課題の内容:
1 – Prime Gap の解説のうち、「implementation」で始まり「O(n log log n)」まで続く部分を、「sieve_of_eratosthenes」を「make_prime_table」に差し替えたうえで示してください。
2 – 一覧の中で「device」という文字列を含む行はいくつありますか。数だけを答えてください。

分析対象の文章:

━━━━━━━━━━━━━━━━━━━━

AOJ 1276. Prime Gap
problem
整数$n$に対し$p \le n \le q$な最大/最小の素数$p, q$を考え$q - p$を答えよ。
solution
最初に素数列挙しておいて二分探索。$O(n \log \log n)$。
implementation
#include <algorithm>
#include <cstdio>
#include <vector>
#define whole(f, x, ...) ([&](decltype((x)) whole) { return (f)(begin(whole), end(whole), ## __VA_ARGS__); })(x)
using namespace std;
vector<bool> sieve_of_eratosthenes(int n) { // enumerate primes in [2,n] with O(n log log n)
vector<bool> is_prime(n+1, true);
is_prime[0] = is_prime[1] = false;
for (int i = 2; i*i <= n; ++i)
if (is_prime[i])
for (int k = i+i; k <= n; k += i)
is_prime[k] = false;
return is_prime;
}
vector<int> list_primes(int n) {
auto is_prime = sieve_of_eratosthenes(n);
vector<int> primes;
for (int i = 2; i <= n; ++i)
if (is_prime[i])
primes.push_back(i);
return primes;
}
int main() {
vector<int> primes = list_primes(1299709);
while (true) {
int n; scanf("%d", &n);
if (n == 0) break;
auto it = whole(lower_bound, primes, n);
int q = *it;
int p = *it == n ? *it : *(-- it);
printf("%d\n", q - p);
}
return 0;
}

━━━━━━━━━━━━━━━━━━━━

提示された一覧:

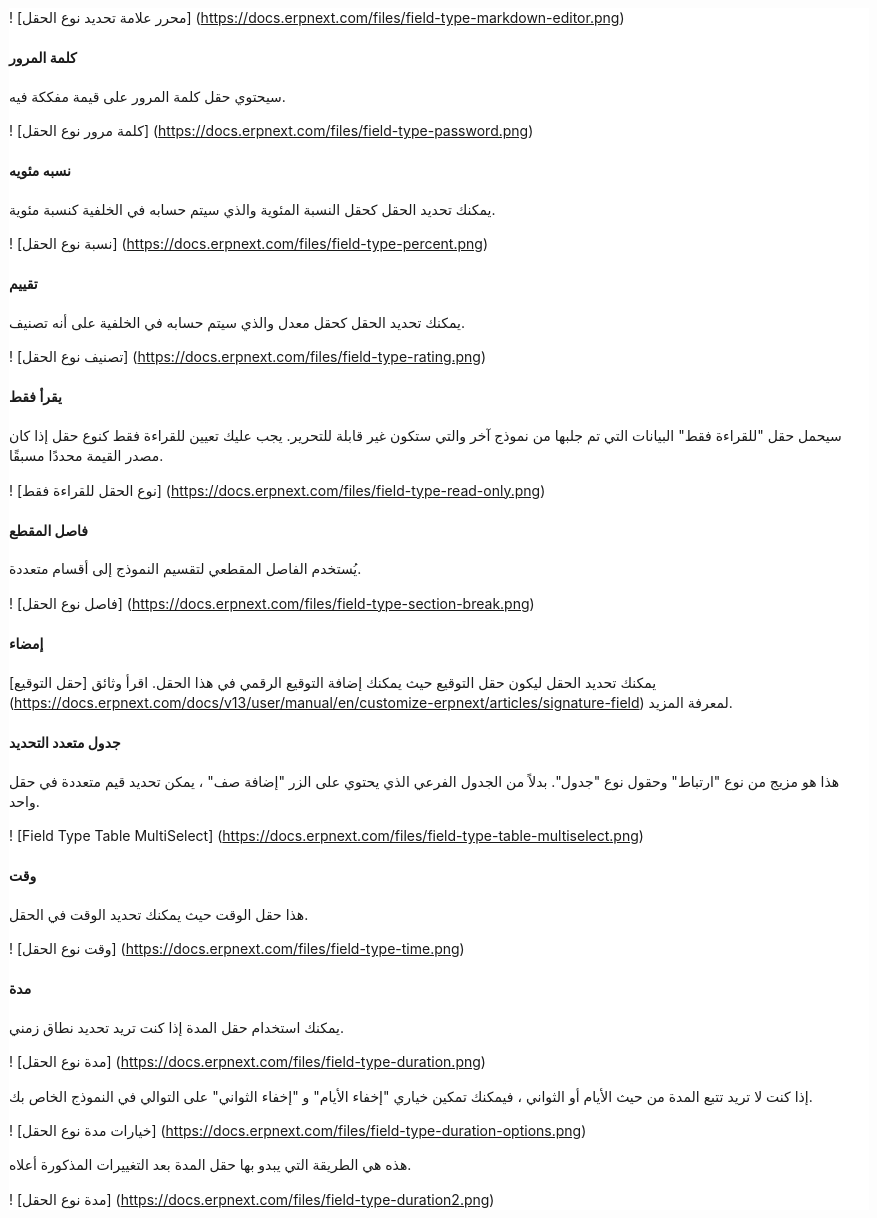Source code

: ! [محرر علامة تحديد نوع الحقل] (https://docs.erpnext.com/files/field-type-markdown-editor.png)

#### كلمة المرور

سيحتوي حقل كلمة المرور على قيمة مفككة فيه.

! [كلمة مرور نوع الحقل] (https://docs.erpnext.com/files/field-type-password.png)

#### نسبه مئويه

يمكنك تحديد الحقل كحقل النسبة المئوية والذي سيتم حسابه في الخلفية كنسبة مئوية.

! [نسبة نوع الحقل] (https://docs.erpnext.com/files/field-type-percent.png)

#### تقييم

يمكنك تحديد الحقل كحقل معدل والذي سيتم حسابه في الخلفية على أنه تصنيف.

! [تصنيف نوع الحقل] (https://docs.erpnext.com/files/field-type-rating.png)

#### يقرأ فقط

سيحمل حقل "للقراءة فقط" البيانات التي تم جلبها من نموذج آخر والتي ستكون غير قابلة للتحرير. يجب عليك تعيين للقراءة فقط كنوع حقل إذا كان مصدر القيمة محددًا مسبقًا.

! [نوع الحقل للقراءة فقط] (https://docs.erpnext.com/files/field-type-read-only.png)

#### فاصل المقطع

يُستخدم الفاصل المقطعي لتقسيم النموذج إلى أقسام متعددة.

! [فاصل نوع الحقل] (https://docs.erpnext.com/files/field-type-section-break.png)

#### إمضاء

يمكنك تحديد الحقل ليكون حقل التوقيع حيث يمكنك إضافة التوقيع الرقمي في هذا الحقل. اقرأ وثائق [حقل التوقيع] (https://docs.erpnext.com/docs/v13/user/manual/en/customize-erpnext/articles/signature-field) لمعرفة المزيد.

#### جدول متعدد التحديد

هذا هو مزيج من نوع "ارتباط" وحقول نوع "جدول". بدلاً من الجدول الفرعي الذي يحتوي على الزر "إضافة صف" ، يمكن تحديد قيم متعددة في حقل واحد.

! [Field Type Table MultiSelect] (https://docs.erpnext.com/files/field-type-table-multiselect.png)

#### وقت

هذا حقل الوقت حيث يمكنك تحديد الوقت في الحقل.

! [وقت نوع الحقل] (https://docs.erpnext.com/files/field-type-time.png)

#### مدة

يمكنك استخدام حقل المدة إذا كنت تريد تحديد نطاق زمني.

! [مدة نوع الحقل] (https://docs.erpnext.com/files/field-type-duration.png)

إذا كنت لا تريد تتبع المدة من حيث الأيام أو الثواني ، فيمكنك تمكين خياري "إخفاء الأيام" و "إخفاء الثواني" على التوالي في النموذج الخاص بك.

! [خيارات مدة نوع الحقل] (https://docs.erpnext.com/files/field-type-duration-options.png)

هذه هي الطريقة التي يبدو بها حقل المدة بعد التغييرات المذكورة أعلاه.

! [مدة نوع الحقل] (https://docs.erpnext.com/files/field-type-duration2.png)
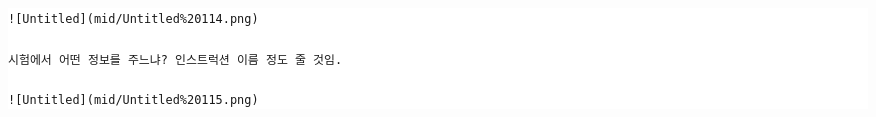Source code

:     ![Untitled](mid/Untitled%20114.png)
    
    시험에서 어떤 정보를 주느냐? 인스트럭션 이름 정도 줄 것임.
    
    ![Untitled](mid/Untitled%20115.png)
    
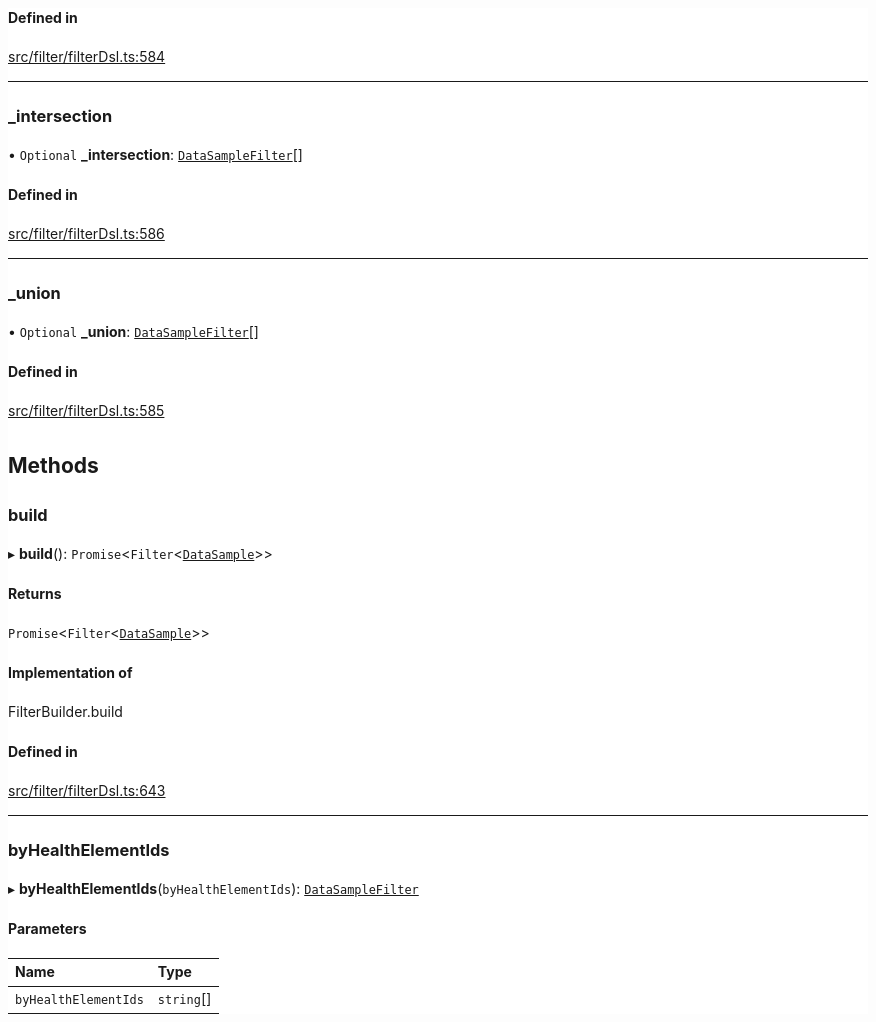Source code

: #### Defined in

[src/filter/filterDsl.ts:584](https://github.com/icure/icure-medical-device-js-sdk/blob/95efac3/src/filter/filterDsl.ts#L584)

___

### \_intersection

• `Optional` **\_intersection**: [`DataSampleFilter`](DataSampleFilter)[]

#### Defined in

[src/filter/filterDsl.ts:586](https://github.com/icure/icure-medical-device-js-sdk/blob/95efac3/src/filter/filterDsl.ts#L586)

___

### \_union

• `Optional` **\_union**: [`DataSampleFilter`](DataSampleFilter)[]

#### Defined in

[src/filter/filterDsl.ts:585](https://github.com/icure/icure-medical-device-js-sdk/blob/95efac3/src/filter/filterDsl.ts#L585)

## Methods

### build

▸ **build**(): `Promise`<`Filter`<[`DataSample`](../classes/DataSample)\>\>

#### Returns

`Promise`<`Filter`<[`DataSample`](../classes/DataSample)\>\>

#### Implementation of

FilterBuilder.build

#### Defined in

[src/filter/filterDsl.ts:643](https://github.com/icure/icure-medical-device-js-sdk/blob/95efac3/src/filter/filterDsl.ts#L643)

___

### byHealthElementIds

▸ **byHealthElementIds**(`byHealthElementIds`): [`DataSampleFilter`](DataSampleFilter)

#### Parameters

| Name | Type |
| :------ | :------ |
| `byHealthElementIds` | `string`[] |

━━━━━━━━━━━━━━━━━━━━

各項目の解答:
1 –
implementation
#include <algorithm>
#include <cstdio>
#include <vector>
#define whole(f, x, ...) ([&](decltype((x)) whole) { return (f)(begin(whole), end(whole), ## __VA_ARGS__); })(x)
using namespace std;
vector<bool> make_prime_table(int n) { // enumerate primes in [2,n] with O(n log log n)

2 – 4